__Objetivo do exercício__.
Pode reproduzir as entradas desde a linha que contém "Configuracion de DATAGUARD" até a linha que contém "pour avancer.", ambas inclusive, trocando "recul" por "distance" e mantendo todo o resto igual? Deixe as imagens de fora da resposta.
#### Seção de dados
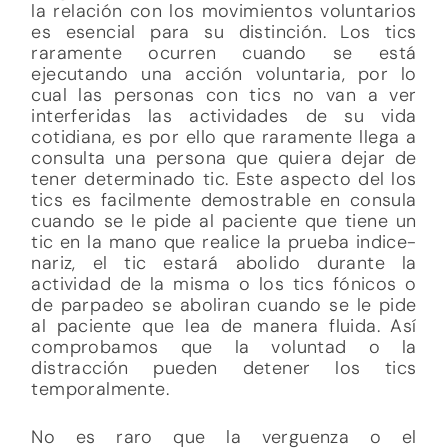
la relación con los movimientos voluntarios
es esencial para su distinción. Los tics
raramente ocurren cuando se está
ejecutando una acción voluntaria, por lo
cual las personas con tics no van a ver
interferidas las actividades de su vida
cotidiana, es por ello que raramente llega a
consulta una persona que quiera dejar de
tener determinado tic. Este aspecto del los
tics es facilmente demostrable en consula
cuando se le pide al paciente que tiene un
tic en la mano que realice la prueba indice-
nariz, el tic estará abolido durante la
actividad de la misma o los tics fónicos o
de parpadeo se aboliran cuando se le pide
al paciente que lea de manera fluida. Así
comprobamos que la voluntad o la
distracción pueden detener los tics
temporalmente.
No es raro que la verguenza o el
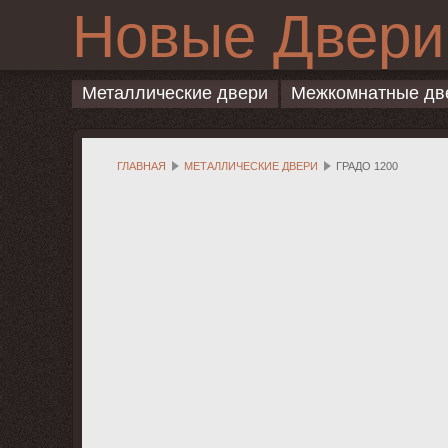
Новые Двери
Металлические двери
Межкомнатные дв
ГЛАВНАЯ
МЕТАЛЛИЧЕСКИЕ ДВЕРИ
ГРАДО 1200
########
#### Seção de dados
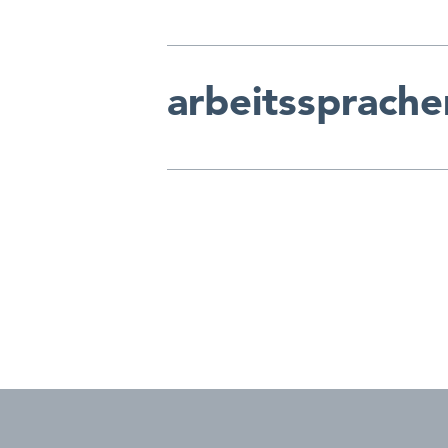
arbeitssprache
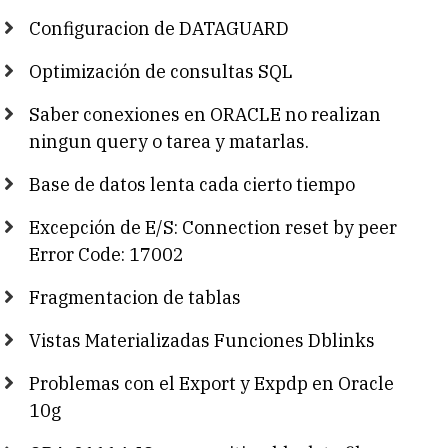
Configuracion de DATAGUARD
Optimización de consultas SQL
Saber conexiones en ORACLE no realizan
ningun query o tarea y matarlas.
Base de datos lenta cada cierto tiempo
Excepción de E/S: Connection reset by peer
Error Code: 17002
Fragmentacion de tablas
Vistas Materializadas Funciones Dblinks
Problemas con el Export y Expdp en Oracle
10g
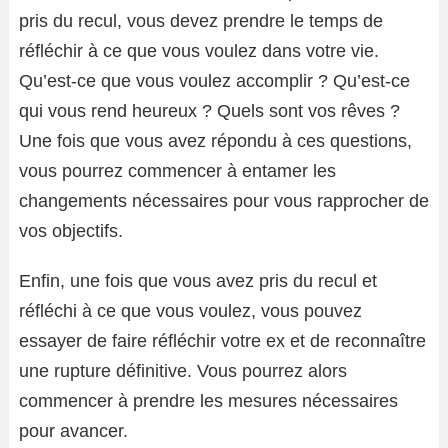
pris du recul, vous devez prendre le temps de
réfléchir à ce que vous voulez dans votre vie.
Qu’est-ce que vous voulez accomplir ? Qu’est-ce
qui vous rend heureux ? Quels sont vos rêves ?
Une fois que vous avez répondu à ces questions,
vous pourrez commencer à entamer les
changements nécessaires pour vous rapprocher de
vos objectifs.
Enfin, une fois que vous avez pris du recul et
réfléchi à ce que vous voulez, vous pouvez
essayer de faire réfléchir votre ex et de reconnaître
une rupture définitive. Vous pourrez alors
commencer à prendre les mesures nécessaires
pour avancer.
########
__Resposta esperada__.
Configuracion de DATAGUARD
Optimización de consultas SQL
Saber conexiones en ORACLE no realizan
ningun query o tarea y matarlas.
Base de datos lenta cada cierto tiempo
Excepción de E/S: Connection reset by peer
Error Code: 17002
Fragmentacion de tablas
Vistas Materializadas Funciones Dblinks
Problemas con el Export y Expdp en Oracle
10g
pris du distance, vous devez prendre le temps de
réfléchir à ce que vous voulez dans votre vie.
Qu’est-ce que vous voulez accomplir ? Qu’est-ce
qui vous rend heureux ? Quels sont vos rêves ?
Une fois que vous avez répondu à ces questions,
vous pourrez commencer à entamer les
changements nécessaires pour vous rapprocher de
vos objectifs.
Enfin, une fois que vous avez pris du distance et
réfléchi à ce que vous voulez, vous pouvez
essayer de faire réfléchir votre ex et de reconnaître
une rupture définitive. Vous pourrez alors
commencer à prendre les mesures nécessaires
pour avancer.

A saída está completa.